Trump promet de faire la paix en 24 heures, mais souffle le chaud, le froid et l’absurde. Jacques Frantz démonte les illusions d’un président qui prétend éteindre l’incendie ukrainien sans lâcher l’allumette.
Sur l’Ukraine comme sur bon nombre de sujets, il est très difficile de suivre le président des États-Unis en poste depuis bientôt six mois. Que ce soit les droits de douanes, Israël, l’Iran, souvent Trump varie, ce qui accrédite la thèse de certains qui depuis longtemps mettent en question la santé mentale du 47e président des États-Unis.
Pour ma part, je me refuse à tomber dans cette facilité car on ne se fait pas élire, puis réélire à la présidence de la première puissance mondiale dans un tel contexte d’adversité sans avoir un mental hors du commun.
Cependant, il faut en convenir, sur l’Ukraine comme sur bien des sujets, il y a de quoi y perdre son latin.
Décryptons.
En campagne, Trump a dit deux choses :
1. Que lui à la présidence entre 2020 et 2024, jamais le conflit n’aurait eu lieu ;
2. Qu’il mettrait fin au conflit en Ukraine en 24 heures.
On se souvient du site de RT en anglais qui, le jour de l’investiture de Trump affichait un compte à rebours de 24 heures.
Il est raisonnable de croire que Trump n’aurait jamais toléré la dérive aventuriste occidentale en Ukraine.

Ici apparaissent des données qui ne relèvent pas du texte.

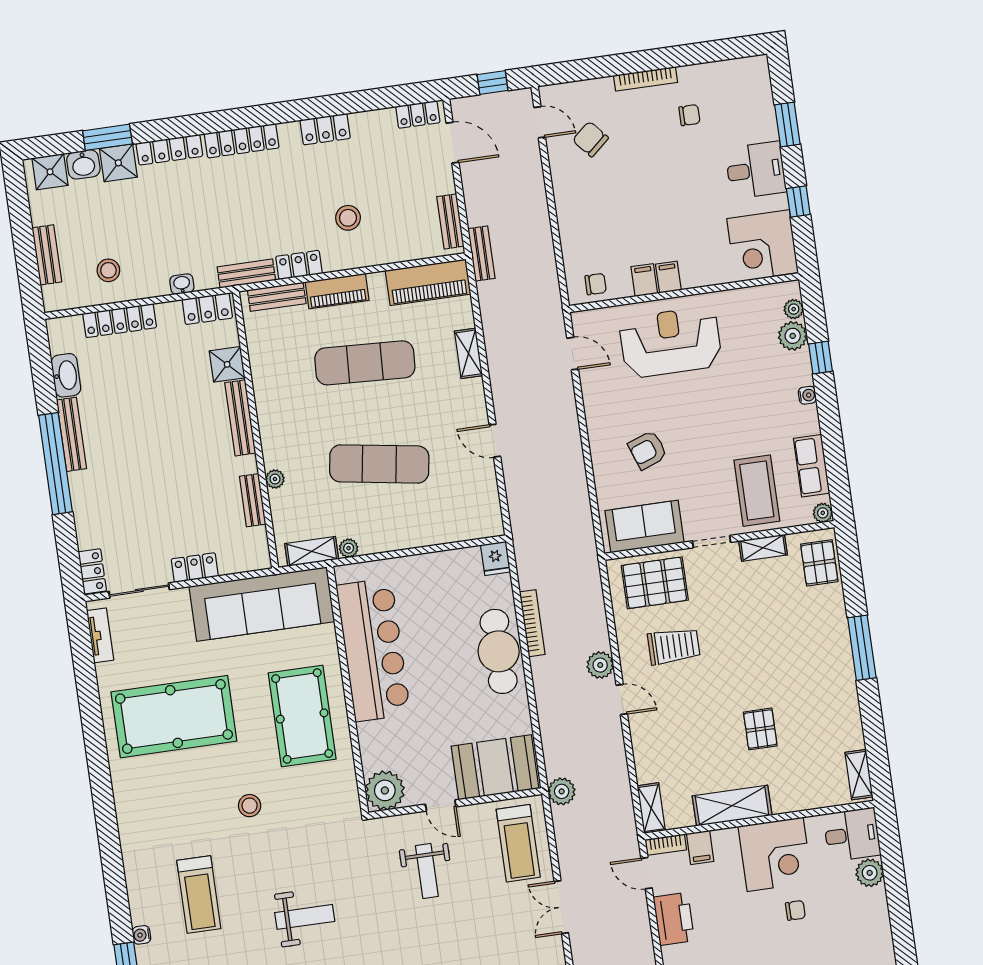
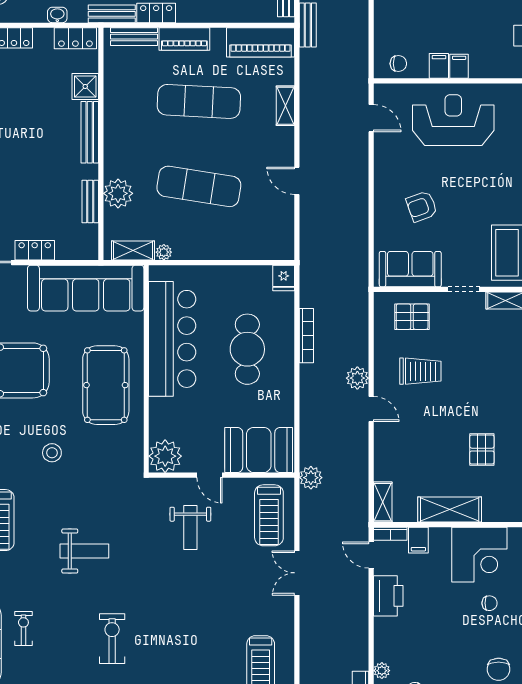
plant: (275, 479) -> (118, 193), width x1.88, depth x1.88
pallet: (655, 583) -> (412, 317), width x0.67, depth x0.71
cafe table: (499, 651) -> (247, 349), moved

Et même si le « si » est à bannir de toute analyse historique, Trump aurait certainement trouvé un terrain d’entente avec l’autorité russe pour ne pas en arriver aux extrémités que l’on a connues. Néanmoins, il convient de pondérer. Donald Trump a un vrai passif. Car s’il n’était pas en fonction au moment du coup d’État de Maïdan en 2014, les États-Unis ont armé l’Ukraine au cours de son mandat.
Il n’en reste pas moins que dans ce dossier comme dans d’autres, le président doit composer avec la réalité de ce qu’il est communément convenu d’appeler l’État profond. Chaque administration présidentielle qui passe doit composer avec le passé et parfois le passif de l’administration précédente, et avec les fonctionnaires qui eux ne passent pas et qui font aussi partie du paradigme politique. Autrement dit, il faut que le public s’enlève de l’esprit l’idée d’un président hyper puissant qui pourrait en un claquement de doigt infléchir, voire inverser une politique.
Il y a tout lieu de croire Trump sincère dans sa volonté personnelle de désengager au maximum les États-Unis des théâtres d’opérations extérieures. Et l’Ukraine ne fait pas exception. Seulement voilà, de la même manière qu’il est difficile d’arrêter un train lancé à toute vapeur, il n’est certainement pas simple d’opérer un virage à 180 degrés en Ukraine. Il est indéniable que Trump subit d’énormes pressions pour poursuivre l’aide à Kiev. Mais il y a une chose sur laquelle Trump s’est trompé : s’il est possible de contraindre les autorités de Kiev, il est illusoire de penser pouvoir contraindre Poutine.
Du reste, Trump n’a pas manqué de le signifier à Zelensky lors de sa fameuse rencontre à la Maison Blanche devant les caméras. Sans Washington, et dans une moindre mesure sans les Européens, l’Ukraine ne peut pas se battre. Poutine, en revanche, n’a besoin de personne ou presque. Et ses alliés sont bien plus fiables. Donc croire possible d’obliger Zelensky et Poutine à s’entendre est illusoire. Trump a pensé ou a feint de penser qu’en modulant l’aide à l’Ukraine il pourrait infléchir les exigences des deux parties jusqu’à un compromis. Mais la Russie n’est pas décidée à abandonner le moindre de ses objectifs. L’opinion publique ne le supporterait pas et, de toute façon, ce n’est pas à l’ordre du jour.
Quant à Trump, il n’aura guère le choix que d’arrêter un processus lancé avant lui, ce qui est compliqué. Reste que la situation risque bien de dicter sa loi. La logistique américaine et plus généralement occidentale a beaucoup de mal à suivre. D’ailleurs, le manque de sérénité affiché par Trump à l’idée que les BRICS pourraient prendre leur indépendance économique et financière atteste de la fragilité de la situation. Privée de la planche à billets, l’Amérique pourrait bien perdre de sa superbe, y compris sur le plan militaire. Il faudra par conséquent tôt ou tard se rendre à l’évidence. Plus cela prendra de temps, plus les conséquences pour l’État ukrainien seront funestes. Pour l’instant, il faut être patient.